Son humour est celui d’un pince-sans-rire. Quant il fait la nomenclature des innombrables noms de saints et saintes catholiques qu’on a attribués à des villages de chez nous, il est difficile de résister à l’envie de rire qui nous prend.

Nos ancêtres de la Nouvelle-France ne faisaient pas de choix à la légère en matière de toponymie et l’auteur relate de nombreux petits faits historiques rattachés aux lieux. On prend alors conscience des nombreuses recherches que l’auteur a dû faire pour relever tant de bizarreries.

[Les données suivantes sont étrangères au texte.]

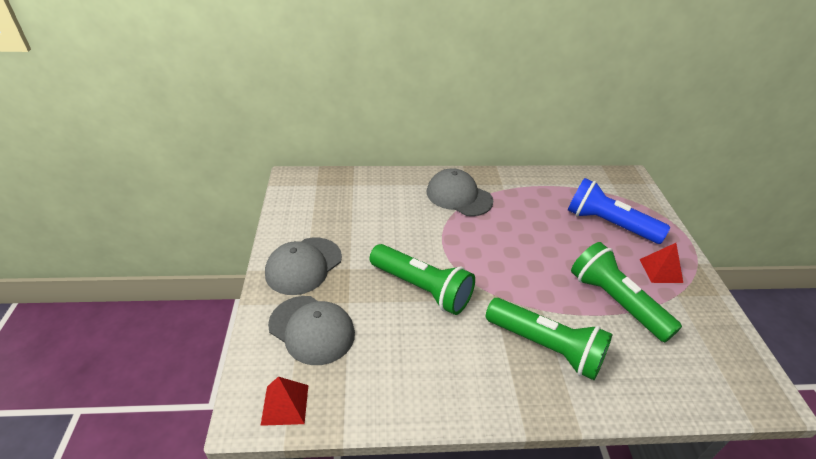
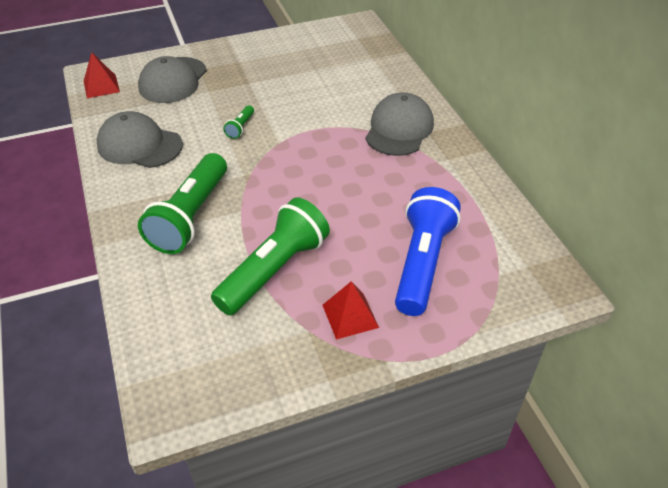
camera: 75 degrees right, 5 degrees up
grey cap [265,238,342,295] -> grey cap moved to [97,111,183,168]
green flashlight [370,244,475,315] -> green flashlight [223,105,254,139], size x0.42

Ça m’a rappelé l’époque de mon enfance où je me passionnais pour la chronique traduite de L’Américain Jack Ripley dans La tribune de Sherbrooke sous le titre « Croyez-le ou non ». Gravel ne se limite pas qu’au Québec et au Canada : il nous fait découvrir l’étrangeté des noms de lieux sous toute la voûte céleste.

Ce monde est un monde bizarre à cause des humains qui l’habitent et le fait d’éclairer les enfants du primaire sur cette notion m’apparaît comme une oeuvre utile. Parce qu’en révélant l’origine de tant de noms, il tire un voile sur des vérités plus importantes, tels le colonialisme blanc en Afrique, en Asie et en Amérique, ou encore la manie des tyrans d’imposer leur nom à des villes ou des lieux célèbres.

Sous des dehors amusants, ce petit livre abondamment illustré possède la qualité d’ajouter un peu plus de connaissances culturelles dans le cerveau des jeunes.